* [TRY IT]:
Reproduce the material that follows, keeping every line exactly as it is.

* [LISTED ENTRIES]:
************

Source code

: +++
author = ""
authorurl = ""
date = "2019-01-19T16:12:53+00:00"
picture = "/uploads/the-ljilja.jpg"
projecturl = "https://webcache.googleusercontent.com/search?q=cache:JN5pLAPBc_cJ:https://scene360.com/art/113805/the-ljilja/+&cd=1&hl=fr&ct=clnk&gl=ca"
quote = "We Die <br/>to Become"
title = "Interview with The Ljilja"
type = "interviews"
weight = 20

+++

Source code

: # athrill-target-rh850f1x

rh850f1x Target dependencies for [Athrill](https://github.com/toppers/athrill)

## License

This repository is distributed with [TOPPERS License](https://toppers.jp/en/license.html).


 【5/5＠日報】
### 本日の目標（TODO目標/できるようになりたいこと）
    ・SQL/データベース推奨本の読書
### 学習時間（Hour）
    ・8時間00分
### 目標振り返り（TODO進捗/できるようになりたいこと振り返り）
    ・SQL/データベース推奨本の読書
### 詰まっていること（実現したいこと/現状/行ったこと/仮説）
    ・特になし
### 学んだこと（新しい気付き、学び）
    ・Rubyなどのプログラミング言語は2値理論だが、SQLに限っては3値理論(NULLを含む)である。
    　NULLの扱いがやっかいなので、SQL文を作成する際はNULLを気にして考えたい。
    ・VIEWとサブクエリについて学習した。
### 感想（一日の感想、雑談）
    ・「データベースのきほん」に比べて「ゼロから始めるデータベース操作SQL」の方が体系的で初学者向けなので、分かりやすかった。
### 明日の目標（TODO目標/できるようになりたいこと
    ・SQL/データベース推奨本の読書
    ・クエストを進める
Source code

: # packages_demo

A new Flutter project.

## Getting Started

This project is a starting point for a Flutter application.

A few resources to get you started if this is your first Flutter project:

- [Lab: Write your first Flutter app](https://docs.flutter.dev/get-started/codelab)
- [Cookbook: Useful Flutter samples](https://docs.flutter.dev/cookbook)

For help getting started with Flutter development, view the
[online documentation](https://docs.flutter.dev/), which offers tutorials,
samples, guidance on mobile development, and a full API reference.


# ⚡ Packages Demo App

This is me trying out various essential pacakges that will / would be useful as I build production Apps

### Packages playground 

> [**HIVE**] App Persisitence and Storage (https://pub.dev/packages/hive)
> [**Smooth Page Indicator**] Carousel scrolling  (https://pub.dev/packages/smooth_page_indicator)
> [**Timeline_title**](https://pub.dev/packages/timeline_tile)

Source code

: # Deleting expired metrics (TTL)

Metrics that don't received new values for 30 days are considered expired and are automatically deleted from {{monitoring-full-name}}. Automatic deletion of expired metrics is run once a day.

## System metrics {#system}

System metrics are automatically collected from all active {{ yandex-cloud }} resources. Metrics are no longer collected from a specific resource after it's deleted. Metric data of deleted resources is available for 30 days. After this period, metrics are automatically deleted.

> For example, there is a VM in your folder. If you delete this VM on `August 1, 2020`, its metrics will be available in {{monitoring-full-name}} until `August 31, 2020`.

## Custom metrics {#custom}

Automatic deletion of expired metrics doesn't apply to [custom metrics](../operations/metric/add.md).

************

* [ANSWER BOX]:
Source code

: +++
author = ""
authorurl = ""
date = "2019-01-19T16:12:53+00:00"
picture = "/uploads/the-ljilja.jpg"
projecturl = "https://webcache.googleusercontent.com/search?q=cache:JN5pLAPBc_cJ:https://scene360.com/art/113805/the-ljilja/+&cd=1&hl=fr&ct=clnk&gl=ca"
quote = "We Die <br/>to Become"
title = "Interview with The Ljilja"
type = "interviews"
weight = 20

+++

Source code

: # athrill-target-rh850f1x

rh850f1x Target dependencies for [Athrill](https://github.com/toppers/athrill)

## License

This repository is distributed with [TOPPERS License](https://toppers.jp/en/license.html).


 【5/5＠日報】
### 本日の目標（TODO目標/できるようになりたいこと）
    ・SQL/データベース推奨本の読書
### 学習時間（Hour）
    ・8時間00分
### 目標振り返り（TODO進捗/できるようになりたいこと振り返り）
    ・SQL/データベース推奨本の読書
### 詰まっていること（実現したいこと/現状/行ったこと/仮説）
    ・特になし
### 学んだこと（新しい気付き、学び）
    ・Rubyなどのプログラミング言語は2値理論だが、SQLに限っては3値理論(NULLを含む)である。
    　NULLの扱いがやっかいなので、SQL文を作成する際はNULLを気にして考えたい。
    ・VIEWとサブクエリについて学習した。
### 感想（一日の感想、雑談）
    ・「データベースのきほん」に比べて「ゼロから始めるデータベース操作SQL」の方が体系的で初学者向けなので、分かりやすかった。
### 明日の目標（TODO目標/できるようになりたいこと
    ・SQL/データベース推奨本の読書
    ・クエストを進める
Source code

: # packages_demo

A new Flutter project.

## Getting Started

This project is a starting point for a Flutter application.

A few resources to get you started if this is your first Flutter project:

- [Lab: Write your first Flutter app](https://docs.flutter.dev/get-started/codelab)
- [Cookbook: Useful Flutter samples](https://docs.flutter.dev/cookbook)

For help getting started with Flutter development, view the
[online documentation](https://docs.flutter.dev/), which offers tutorials,
samples, guidance on mobile development, and a full API reference.


# ⚡ Packages Demo App

This is me trying out various essential pacakges that will / would be useful as I build production Apps

### Packages playground 

> [**HIVE**] App Persisitence and Storage (https://pub.dev/packages/hive)
> [**Smooth Page Indicator**] Carousel scrolling  (https://pub.dev/packages/smooth_page_indicator)
> [**Timeline_title**](https://pub.dev/packages/timeline_tile)

Source code

: # Deleting expired metrics (TTL)

Metrics that don't received new values for 30 days are considered expired and are automatically deleted from {{monitoring-full-name}}. Automatic deletion of expired metrics is run once a day.

## System metrics {#system}

System metrics are automatically collected from all active {{ yandex-cloud }} resources. Metrics are no longer collected from a specific resource after it's deleted. Metric data of deleted resources is available for 30 days. After this period, metrics are automatically deleted.

> For example, there is a VM in your folder. If you delete this VM on `August 1, 2020`, its metrics will be available in {{monitoring-full-name}} until `August 31, 2020`.

## Custom metrics {#custom}

Automatic deletion of expired metrics doesn't apply to [custom metrics](../operations/metric/add.md).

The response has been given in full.